Respecto del segundo
punto, debe tenerse en cuenta que la evaluación de las decisiones a tomar
involucran dos niveles de análisis: por una parte, como se dijo, el
conocimiento e información que cada uno posee de maneras diferentes. Pero
además, la decisión requiere valoración, que es individual, a partir
del órdenes de valores, metas y objetivos establecidos por cada persona. No
existen códigos morales colectivos, las personas eligen sus propias escalas. En
una sociedad pacífica, el único principio que permite a cada uno buscar sus
propias metas es el de no agresión. Pero respetando dicho límite, cada persona
es libre de seguir su propio rumbo.
De modo que los
“expertos” gubernamentales propuestos por Thaler y Sunstein no sólo deberían
lidiar con las limitaciones de conocimiento e información, sino que
fundamentalmente intentarían tomar decisiones estandarizadas, aplicables a
millones de personas que intentan ejercer su derecho de buscar cosas
diferentes. Es decir, sustituirían millones de criterios valorativos
individuales por un único criterio general (una moral general) establecido por
los “expertos”.
Para volver al caso
de la invalidada prohibición del jefe de gobierno porteño, la señora Sara,
quien fue prácticamente detenida por cuatro policías por cruzar al parque
frente a su casa para, en sus palabras, “tomar la hora de sol diaria que su
salud necesita”, muy probablemente conocía el riesgo que un contagio de
Covid-19 podría producirle a sus más de 80 años de edad. La decisión de
cuánto riesgo cada uno está dispuesto a enfrentar y cómo sopesar los valores en
juego es algo que ningún experto podría decidir para millones de personas, es
algo que tiene millones de respuestas.
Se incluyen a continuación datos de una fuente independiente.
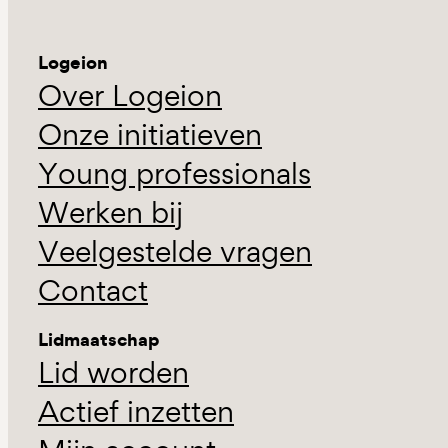
Logeion
Over Logeion
Onze initiatieven
Young professionals
Werken bij
Veelgestelde vragen
Contact
Lidmaatschap
Lid worden
Actief inzetten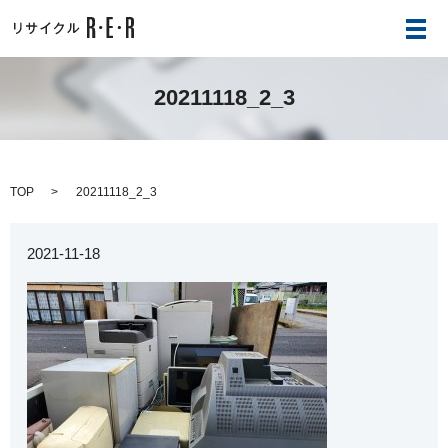
メ
20211118_2_3
TOP
20211118_2_3
2021-11-18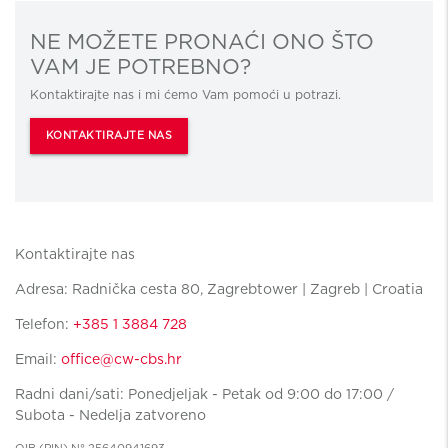
NE MOŽETE PRONAĆI ONO ŠTO
VAM JE POTREBNO?
Kontaktirajte nas i mi ćemo Vam pomoći u potrazi.
KONTAKTIRAJTE NAS
Kontaktirajte nas
Adresa: Radnička cesta 80, Zagrebtower | Zagreb | Croatia
Telefon:
+385 1 3884 728
Email:
office@cw-cbs.hr
Radni dani/sati: Ponedjeljak - Petak od 9:00 do 17:00 /
Subota - Nedelja zatvoreno
OIB (PIN) N° 25640941693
La decisión de una persona de 84
años de extender un poco su vida al costo de vivirla encerrada y sin libertad,
o ejercer dicha libertad al costo de poder perder su vida, sólo puede ser
tomada por esa persona. Ningún Gobierno puede imponerla.
Por ello, se puede
discutir si el Gobierno tiene o no facultades para imponer restricciones a las
personas en nombre de la salud de otros a quienes podría contagiar si se
enferma. En esa discusión sería necesario incluir las alternativas para
minimizar contagios que no implican actos de coacción por parte del gobierno,
pues elegir la coacción cuando existen alternativas, es una forma de
violar derechos. Pero lo que no parece tener justificación alguna (al menos
en el esquema de nuestra Constitución nacional) es que el Gobierno
imponga acciones o establezca restricciones a una persona, en nombre de su
propia protección. Esa no es una función del gobierno, es más bien un
delito. Igualmente improcedentes resultan las recomendaciones paternalistas del
Presidente a la gente respecto de qué debería hacer con su tiempo “libre”
durante la cuarentena.
Existe una línea muy
delgada entre la facultad de establecer ciertas restricciones en aras de
proteger los derechos de los demás, y la actitud paternalista de imponer formas
de conducta personal en nombre de lo que el gobierno piensa que es bueno para
cada uno. Esto último marca el inicio de un gobierno autoritario y debe
evitarse a toda costa. Por ello ha sido muy bueno que el jefe de gobierno
porteño recibiera el mensaje de la justicia, en el sentido de que no debe hacer
tales cosas.
Mientras redactaba un
modelo de Constitución para Estados Unidos, sabiendo que la tendencia de todo
gobierno es acumular y abusar del poder, Thomas Jefferson recordó que “el
precio de la libertad es su eterna vigilancia”. Nunca es más necesario
recordar ese consejo que en tiempos en que el miedo hace que la gente esté más
dispuesta a admitir cualquier acción de quienes en realidad son sus empleados.